岩倉vs東京高専・都立八王子桑志
前半苦しんだ岩倉、後半に何とか追加点を挙げて逃げ切る
八王子桑志・佐藤守君
東京高専と都立八王子桑志の連合チームの健闘が光った試合だった。
連合チームの規定は、両チームともに部員が9人未満のチームということが条件になる。また、9人未満の人数のチームが、20人以上いるチームから選手を援助してもらった場合は、助っ人としてそのチームに所属するということになる。東京高専は5人、都立八王子桑志は7人なのでこの場合は連合チームとなる。
連合のマウンドは都立八王子桑志の佐藤守君だが、これが緩い球を巧みに駆使しながら、丁寧に丁寧にという気持ちで投げて、岩倉打線を5回まで3安打1失点に抑えていた。制球が悪くなく、上手にコースを突いていたということも、好投につながったのであろう。3回の1点も、2死三塁から遊撃ゴロ深いところでわずかに送球が間に合わなかったことで許した1点だった。
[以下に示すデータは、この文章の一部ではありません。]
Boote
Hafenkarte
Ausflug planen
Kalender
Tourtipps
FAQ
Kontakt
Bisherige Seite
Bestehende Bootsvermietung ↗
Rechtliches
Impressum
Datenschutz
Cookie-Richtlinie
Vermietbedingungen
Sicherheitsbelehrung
逆に、連合は2回に2死走者なしから中北君が四球で出ると、7番佐藤恵君が一二塁間を破り、続く小俣君が一見非力ながら、チョコンと合わせた打球がポトリと左前に落ちて、先制タイムリーとなった。
試合前にはコールドゲームを予想する人も多かったくらいなのだが、まさかの展開になっていった。岩倉としても、ここまで打ちきれないと、徐々に焦りが出てきてしまうところでもある。5回までは、岩倉の宮崎君もストライクとボールがはっきりとしすぎという内容で、ばたついており、カウントが悪くなったところでストライクを取りに行って打たれてしまうというパターンだ。2回の失点などは、まさにそれだった。
岩倉・宮崎君
それでも、グラウンド整備を経て6回、相手打線を3者凡退に抑えて、これで岩倉がいい感じで攻撃に入っていかれた。6回は2死から森山君が中越二塁打すると、途中から出場していた伊藤君が中前打で帰してこれで勝ち越し。
さらに7回には、これも途中から出場していた高橋君が巧みにバント安打で出ると、江上君が一二塁間を破って一三塁。盗塁で二塁へ進むと、宮崎君のポテン安打で追加点が入り、さらに磯口君のスクイズが安打となって、4番森山君が2打席連続の二塁打で2者が帰って、やっと岩倉は安全圏のリードを得た。
さすがに試合後の磯口洋成監督の表情は渋かった。
「今年のチームは強くはないとは思っていますけれども…、先日の日大三との練習試合で30点(2試合)近くも取られて、それが発奮材料にならないで自信喪失になってしまいましたね。進塁打を打つために、エンドランのサインが出たら転がすだとか、バントは確実に決めるだという、簡単な決めごとができないんですね」と、嘆き節だった。また、宮崎君に関しても、立ち上がりにロッキングモーション気味になっているところを審判から注意されると、そのことで精神的にも委縮してしまったようだ。
「すぐに自分の世界に入り込んでしまい、それでやってしまう子なんですよ。スタートの捕手が1年生だったということも、気持ちに影響したのかも知れません」と、精神面の成長を期待していた。5回あたりから、投球リズムがよくなったのは、捕手を交替したというところもあったのかもしれない。
それでも、「実は、一人秘密兵器の左もいるんです」と、磯口監督は、愚痴ばかりではなくチームとしての期待もあるということも明かしてくれた。その秘密兵器がベールを脱げるかどうか、それは岩倉が本大会に進出するのかどうかというところにもかかっているようだ。